_Work to complete:_
Starting at the line that holds "nose: (132, 240)" and stopping at the line that holds "left shoulder: (1444, 695)", restate the records below word for word, with both of those lines included.

====================

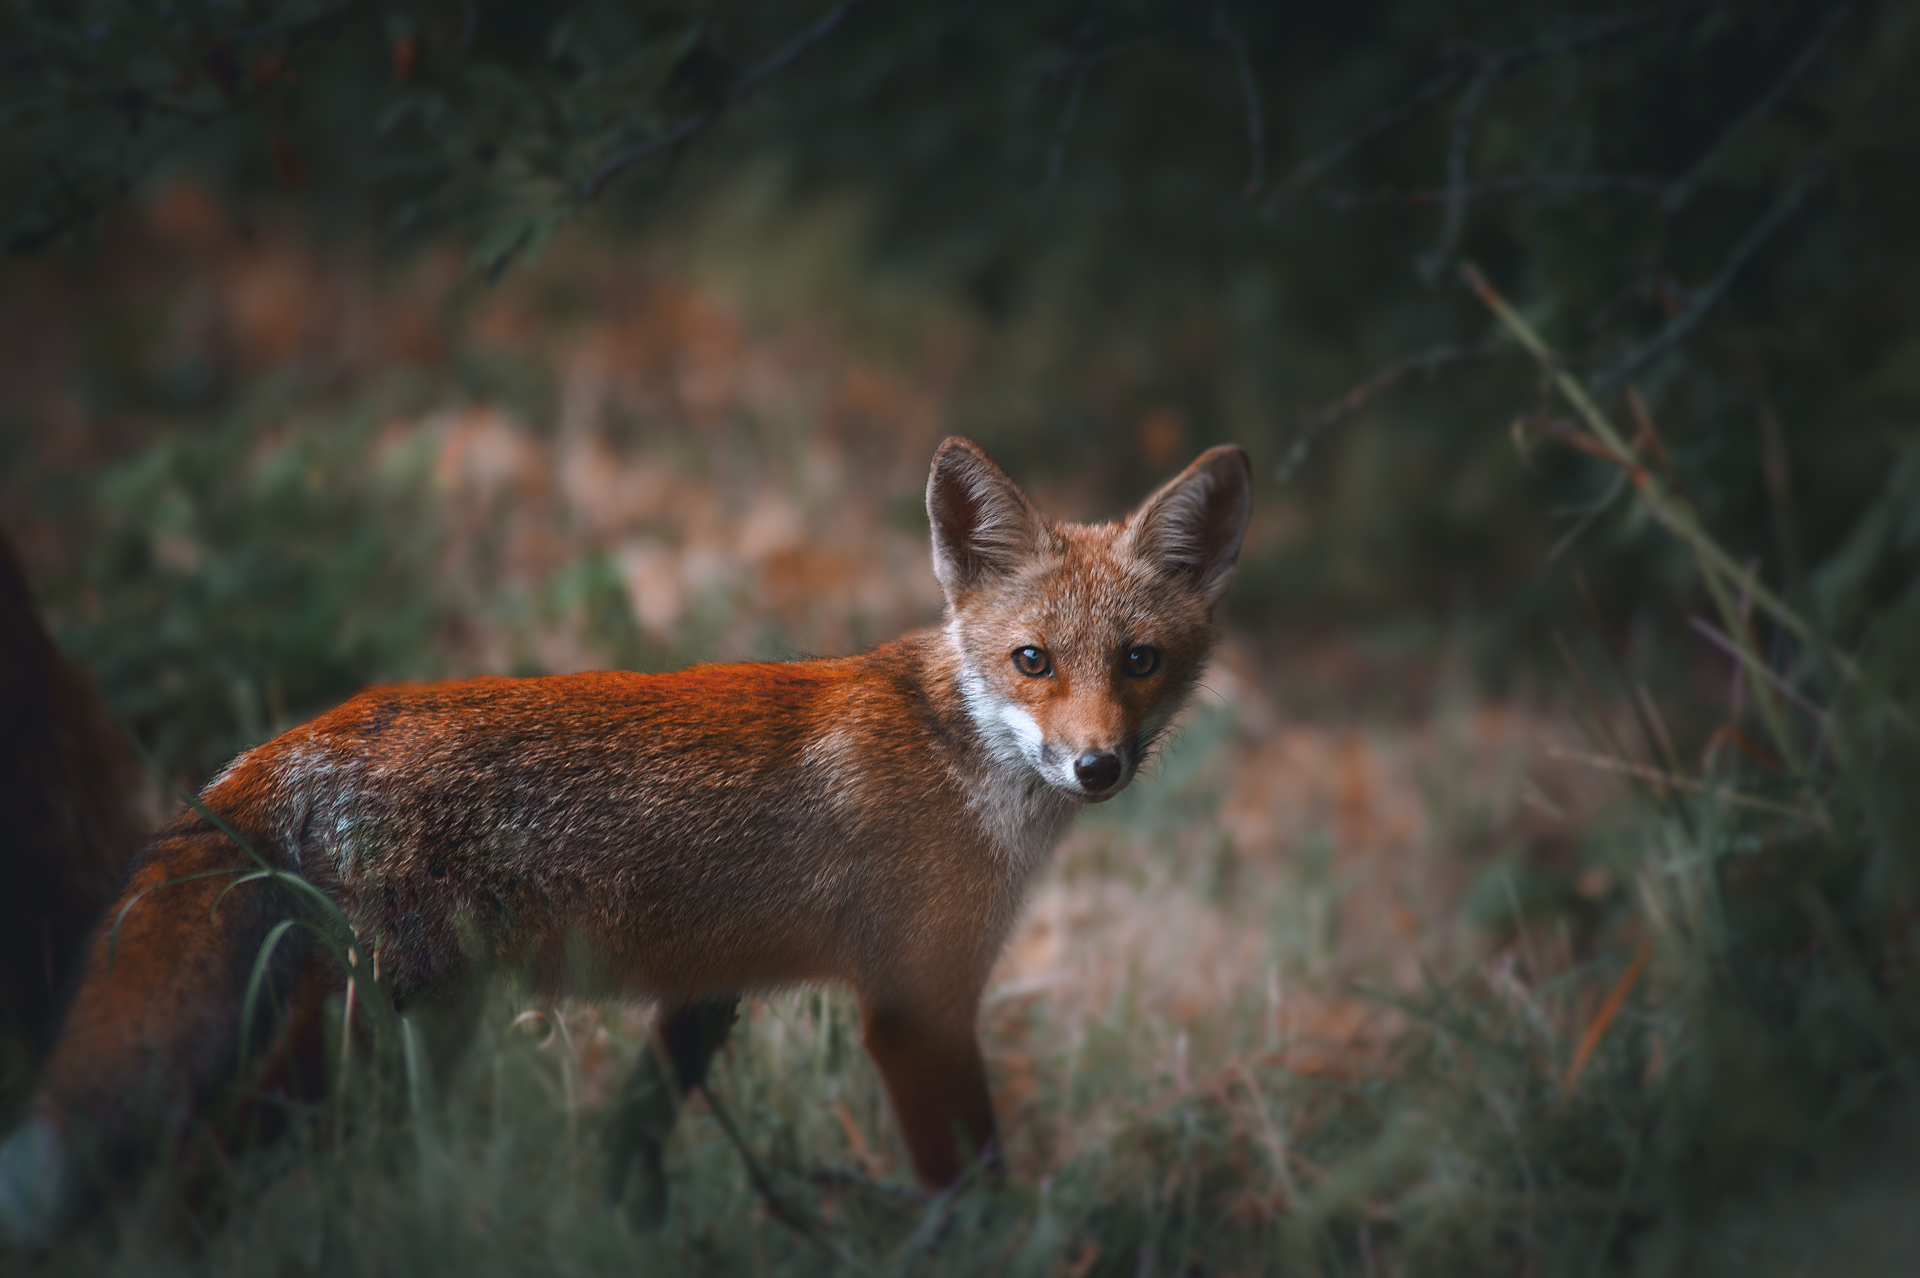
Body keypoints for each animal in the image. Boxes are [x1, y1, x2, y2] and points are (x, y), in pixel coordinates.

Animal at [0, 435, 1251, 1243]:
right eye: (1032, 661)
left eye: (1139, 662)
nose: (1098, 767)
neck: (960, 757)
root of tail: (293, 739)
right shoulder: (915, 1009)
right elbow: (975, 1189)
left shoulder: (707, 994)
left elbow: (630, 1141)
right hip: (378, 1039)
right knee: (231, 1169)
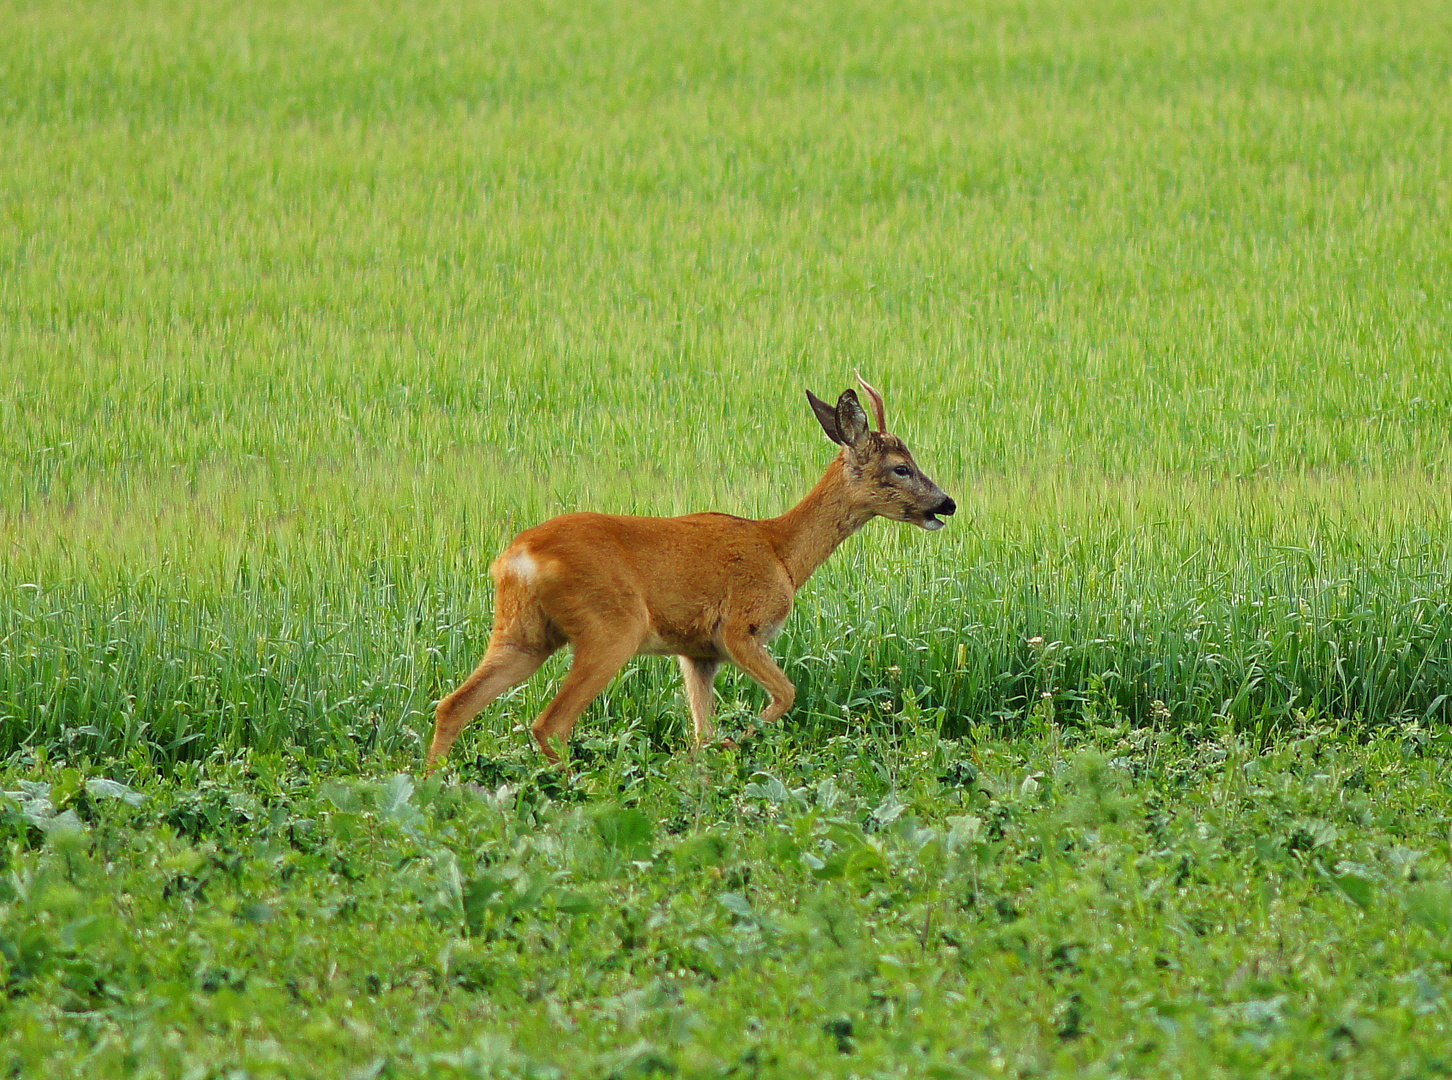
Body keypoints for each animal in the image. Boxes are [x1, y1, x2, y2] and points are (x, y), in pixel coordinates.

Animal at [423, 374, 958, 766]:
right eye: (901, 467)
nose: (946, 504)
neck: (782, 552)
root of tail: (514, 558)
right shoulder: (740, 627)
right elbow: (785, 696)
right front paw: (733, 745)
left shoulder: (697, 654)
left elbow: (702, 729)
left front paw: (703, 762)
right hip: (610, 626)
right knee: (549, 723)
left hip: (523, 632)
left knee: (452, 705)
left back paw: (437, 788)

====================

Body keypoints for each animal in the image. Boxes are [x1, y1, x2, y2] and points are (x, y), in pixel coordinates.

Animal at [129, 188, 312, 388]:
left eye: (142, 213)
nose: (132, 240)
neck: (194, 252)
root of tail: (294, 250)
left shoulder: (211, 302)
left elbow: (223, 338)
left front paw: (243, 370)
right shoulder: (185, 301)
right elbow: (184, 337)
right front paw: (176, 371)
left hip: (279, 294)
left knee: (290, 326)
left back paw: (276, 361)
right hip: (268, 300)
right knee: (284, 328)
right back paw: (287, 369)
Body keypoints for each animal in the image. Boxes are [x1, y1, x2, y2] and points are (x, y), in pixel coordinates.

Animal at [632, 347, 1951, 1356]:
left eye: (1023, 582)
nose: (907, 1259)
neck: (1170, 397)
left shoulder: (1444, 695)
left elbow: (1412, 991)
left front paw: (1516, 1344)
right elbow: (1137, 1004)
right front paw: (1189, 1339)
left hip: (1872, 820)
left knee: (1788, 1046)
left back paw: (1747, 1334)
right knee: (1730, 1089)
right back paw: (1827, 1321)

====================

_Answer to the problem:_
nose: (132, 240)
neck: (194, 252)
root of tail: (294, 250)
left shoulder: (211, 302)
left elbow: (223, 338)
left front paw: (243, 370)
right shoulder: (185, 301)
right elbow: (184, 337)
right front paw: (176, 371)
left hip: (279, 294)
left knee: (290, 326)
left back paw: (276, 361)
right hip: (268, 300)
right knee: (284, 328)
right back paw: (287, 369)
Body keypoints for each animal in the image. Boxes are [x1, y1, x2, y2] and points are (x, y), in pixel coordinates.

Animal at [632, 347, 1951, 1356]:
left eye: (1023, 582)
nose: (907, 1259)
neck: (1170, 397)
left shoulder: (1444, 695)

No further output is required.